Over the past two centuries, introgression through repeated backcrossing has introduced disease resistance from wild grape species into the domesticated lineage Vitis vinifera subsp. sativa. Introgression lines are being cultivated over increasing vineyard surface areas, as their wines now rival in quality those obtained from preexisting varieties. There is, however, a lot of debate about whether and how wine laws defining commercial product categories, which are based on the classification of V. vinifera and interspecific hybrid grapes, should be revised to accommodate novel varieties that do not fit either category. Here, we developed a method of multilocus genotype analysis using short-read resequencing to identify haplotypic blocks of wild ancestry in introgression lines and quantify the physical length of chromosome segments free-of-introgression or with monoallelic and biallelic introgression.
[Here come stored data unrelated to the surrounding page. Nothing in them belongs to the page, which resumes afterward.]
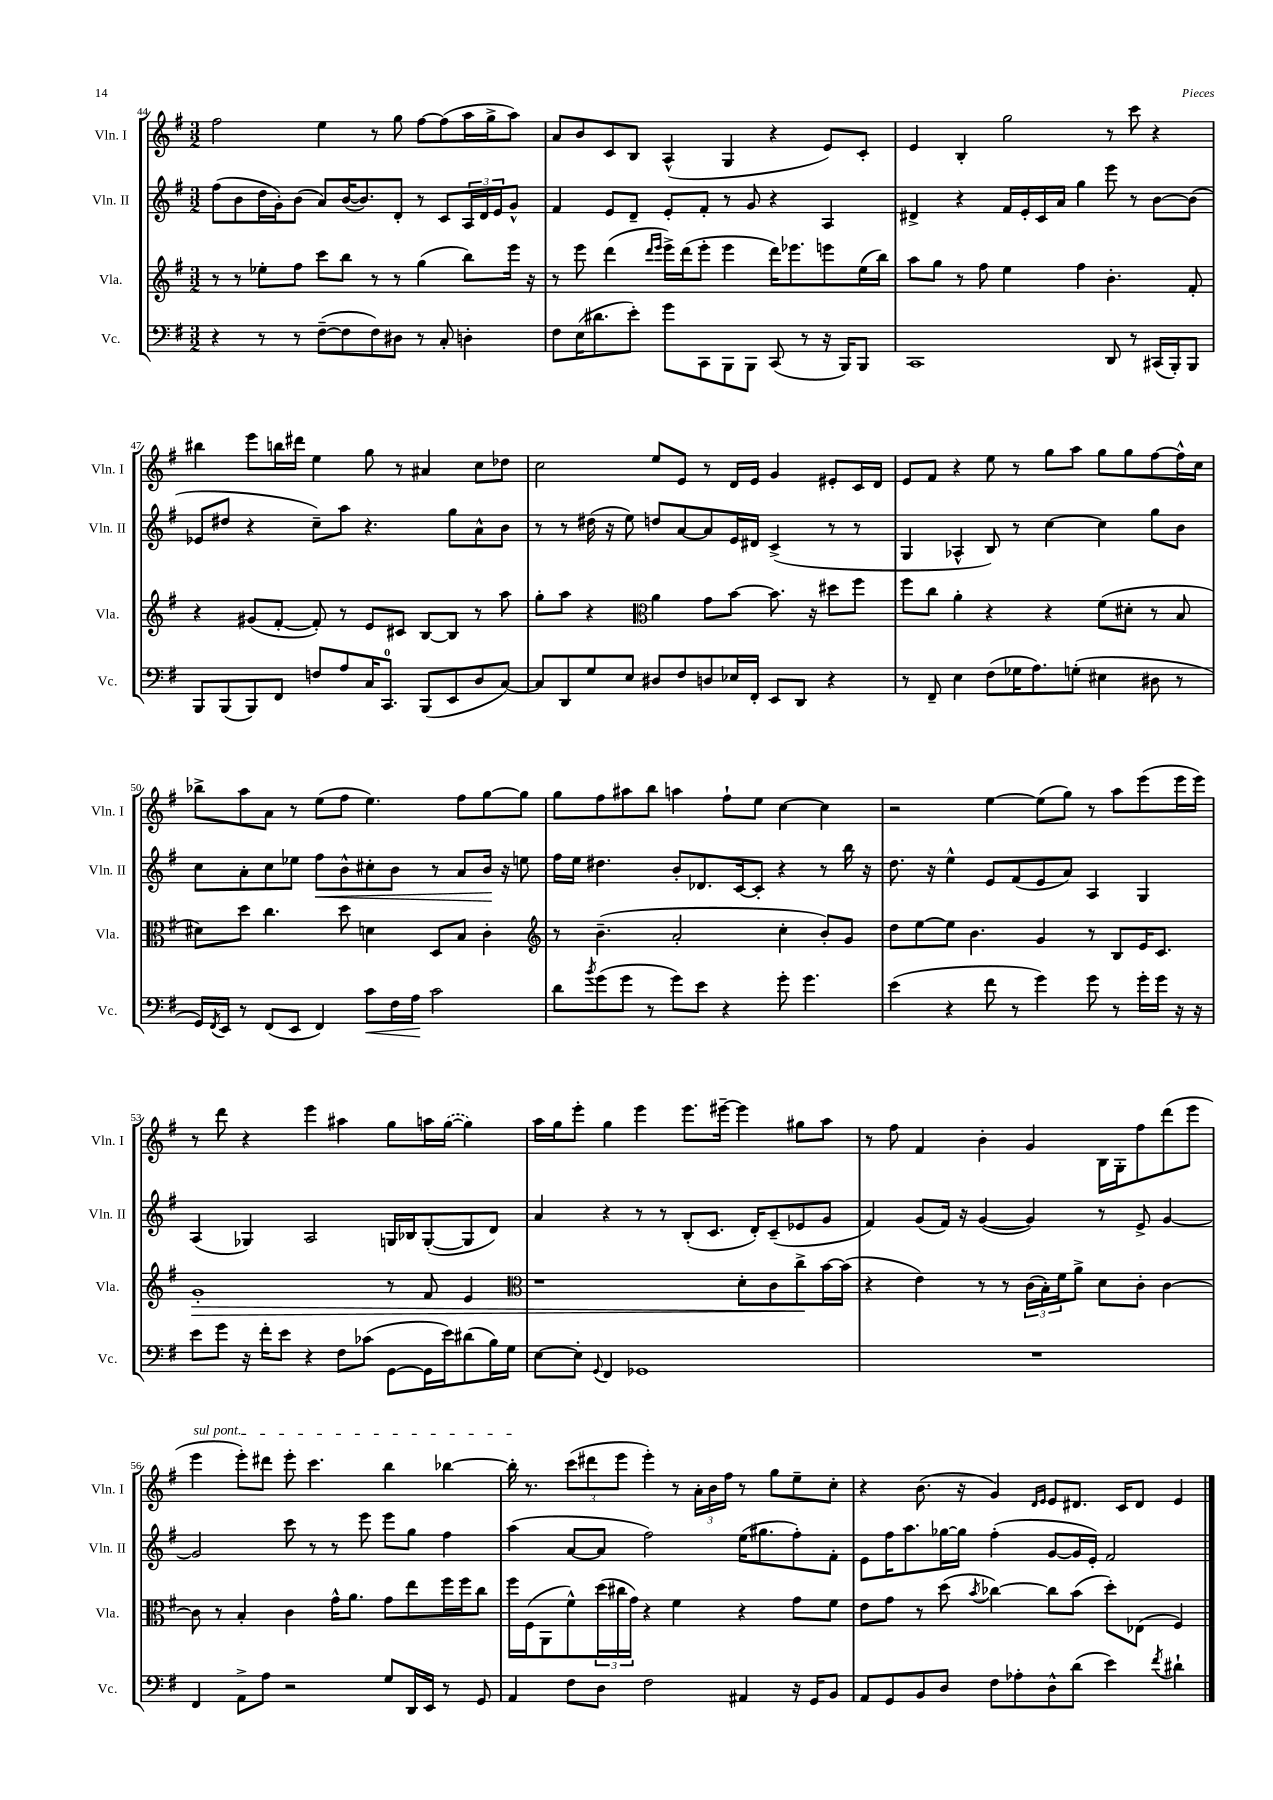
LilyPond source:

<<
\new StaffGroup <<
\new Staff = "s0" \with { instrumentName = "Vln. I" shortInstrumentName = "Vln. I" } {
    \clef treble \key g \major \numericTimeSignature \time 3/2
    fis''2 e''4 r8 g''8 fis''8~ fis''8( a''16 g''16-> a''8) |
    a'8 b'8 c'8 b8 a4-^( g4 r4 e'8) c'8-. |
    e'4 b4-. g''2 r8 c'''8 r4 |
    bis''4 e'''8 b''16 dis'''16 e''4 g''8 r8 ais'4 c''8 des''8 |
    c''2 e''8 e'8 r8 d'16 e'16 g'4 eis'8-. c'16 d'16 |
    e'8 fis'8 r4 e''8 r8 g''8 a''8 g''8 g''8 fis''8~ fis''16-^ c''16 |
    bes''8-> a''8 a'8 r8 e''8( fis''8 e''4.) fis''8 g''8~ g''8 |
    g''8 fis''8 ais''8 b''8 a''4 fis''8-! e''8 c''4~ c''4 |
    r2 e''4~ e''8( g''8) r8 a''8 e'''8( e'''16 e'''16) |
    r8 d'''8 r4 e'''4 ais''4 g''8 a''16 \once \slurDashed g''16~( g''4) |
    a''16 g''16 e'''8-. g''4 e'''4 e'''8. eis'''16~-- eis'''4 gis''8 a''8 |
    r8 fis''8 fis'4 b'4-. g'4 b16 g16-. fis''8 d'''8( e'''8 |
    \once \override TextSpanner.bound-details.left.text = \markup { \italic "sul pont." } e'''4\startTextSpan e'''8-.) dis'''8 e'''8-. c'''4. b''4 bes''4~ |
    bes''16-.\stopTextSpan r8. \tuplet 3/2 { c'''8( dis'''8 e'''8 } e'''4-.) r8 \tuplet 3/2 { a'16-. b'16 fis''16 } r8 g''8 e''8-- c''8-. |
    r4 b'8.( r16 g'4) \grace { d'16 e'16 } e'8 dis'8. c'16 dis'8 e'4 \bar "|." |
}
\new Staff = "s1" \with { instrumentName = "Vln. II" shortInstrumentName = "Vln. II" } {
    \clef treble \key g \major \numericTimeSignature \time 3/2
    fis''8( b'8 d''16 g'16-.) b'8( a'8) b'16~( b'8.) d'8-. r8 c'8 \tuplet 3/2 { a16 d'16 e'16 } g'8-^ |
    fis'4 e'8 d'8-- e'8-. fis'8-. r8 g'8 r4 a4 |
    dis'4-> r4 fis'16 e'16-. c'16 a'16 g''4 e'''8 r8 b'8~ b'8( |
    ees'8 dis''8 r4 c''8--) a''8 r4. g''8 a'8-^ b'8 |
    r8 r8 dis''16( r16 e''8) d''8 a'8~ a'8 e'16 dis'16 c'4->( r8 r8 |
    g4 aes4-^ b8) r8 c''4~ c''4 g''8 b'8 |
    c''8 a'8-. c''8 ees''8 fis''8\< b'8-^ cis''8-. b'8 r8 a'8 b'16\! r16 e''8 |
    fis''16 e''16 dis''4. b'8-. des'8. c'16~ c'8-. r4 r8 b''16 r16 |
    d''8. r16 e''4-^ e'8 fis'8( e'8 a'8) a4 g4 |
    a4( ges4) a2 g16 bes16 g8~-.( g8 d'8) |
    a'4 r4 r8 r8 b8-.( c'8. d'16-.) c'8--( ees'8 g'8 |
    fis'4) g'8( fis'16) r16 g'4~( g'4) r8 e'8-> g'4~ |
    g'2 c'''8 r8 r8 e'''8 e'''8 g''8 fis''4 |
    a''4( a'8~ a'8 fis''2) e''16( gis''8. fis''8-.) fis'8-. |
    e'8 fis''16 a''8. ges''16~ ges''16 fis''4-.( g'8~ g'16 e'16-.) fis'2 \bar "|." |
}
\new Staff = "s2" \with { instrumentName = "Vla." shortInstrumentName = "Vla." } {
    \clef treble \key g \major \numericTimeSignature \time 3/2
    r8 r8 ees''8-. fis''8 c'''8 b''8 r8 r8 g''4( b''8) e'''16 r16 |
    r8 e'''8 d'''4( \grace { d'''16 e'''16 } e'''16->) d'''16( e'''8-. e'''4 d'''16) ees'''8. e'''8 e''16( b''16) |
    a''8 g''8 r8 fis''8 e''4 fis''4 b'4.-. fis'8-. |
    r4 gis'8( fis'8~-. fis'8-.) r8 e'8 cis'8 b8~ b8 r8 a''8 |
    g''8-. a''8 r4 \clef alto a'4 g'8 b'8~ b'8. r16 dis''8 fis''8 |
    fis''8 c''8 a'4-. r4 r4 fis'8( dis'8-. r8 b8 |
    dis'8) d''8 c''4. d''8 d'4 d8 b8 c'4-. |
    \clef treble r8 b'4.--( a'2-. c''4-. b'8-.) g'8 |
    d''8 e''8~ e''8 b'4. g'4 r8 b8 e'16 c'8. |
    g'1-.\> r8 fis'8 e'4 |
    \clef alto r1 d'8-. c'8 c''8->\! b'16~ b'16( |
    r4 e'4) r8 r8 \tuplet 3/2 { c'16( b16-.) fis'16 } a'8-> d'8 c'8-. c'4~ |
    c'8 r8 b4-. c'4 g'16-^ a'8. g'8 e''8 fis''16 fis''16 c''8 |
    fis''16 fis16( a,8 fis'8-^) \tuplet 3/2 { d''16( cis''16 g'16) } r4 fis'4 r4 g'8 fis'8 |
    e'8 g'8 r8 d''8( \acciaccatura { b'8 } ces''4~) ces''8 b'8( d''8-.) ees8( fis4) \bar "|." |
}
\new Staff = "s3" \with { instrumentName = "Vc." shortInstrumentName = "Vc." } {
    \clef bass \key g \major \numericTimeSignature \time 3/2
    r4 r8 r8 fis8~--( fis8 fis8) dis8 r8 c8-. d4-. |
    fis8 e16( dis'8. e'8-.) g'8 c,8 b,,8 b,,8 c,8( r8 r16 b,,16) b,,8 |
    c,1 d,8 r8 cis,16( b,,16-.) b,,8 |
    b,,8 b,,8( b,,8) fis,8 f8 a8 c16 c,8.-0 b,,8( e,8 d8 c8~) |
    c8 d,8 g8 e8 dis8 fis8 d8 ees16 fis,16-. e,8 d,8 r4 |
    r8 fis,8-- e4 fis8( ges16 a8.) g8-.( eis4 dis8 r8 |
    g,16) \acciaccatura { fis,8 } e,16 r8 fis,8( e,8 fis,4) c'8\< fis16 a16\! c'2 |
    d'8 \acciaccatura { b'8 } g'8( g'8 r8 g'8) e'8 r4 g'8-. g'4. |
    e'4( r4 fis'8 r8 g'4) g'8 r8 g'16-. g'16 r16 r16 |
    e'8 g'8 r16 fis'16-. e'8 r4 fis8 ces'8( g,8~ g,16 e'16) dis'8( b16) g16 |
    e8~ e8-. \appoggiatura { g,8 } fis,4 ges,1 |
    R1. |
    fis,4 a,8-> a8 r2 g8 d,16 e,16 r8 g,8 |
    a,4 fis8 d8 fis2 ais,4 r16 g,16 b,8 |
    a,8 g,8 b,8 d8 fis8 aes8-. d8-^ d'8( e'4) \acciaccatura { fis'8 } dis'4-! \bar "|." |
}
>>
>>
\layout { \context { \Score currentBarNumber = #44 } }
We used this genomic data to characterize species, hybrids and introgression lines and show that newly released resistant varieties contain 76.5-94.8% of V. vinifera DNA. We found that varietal wine ratings are not always commensurate with the percentage of V. vinifera ancestry and linkage drag of wild alleles around known resistance genes persists over at least 7.1-11.5Mb, slowing down the recovery of the recurrent parental genome. This method also allowed us to identify the donor species of known resistance haplotypes, define the ancestry of wild genetic background in introgression lines with complex pedigrees, validate the ancestry of the historic varieties Concord and Norton, and unravel sample curation errors in public databases.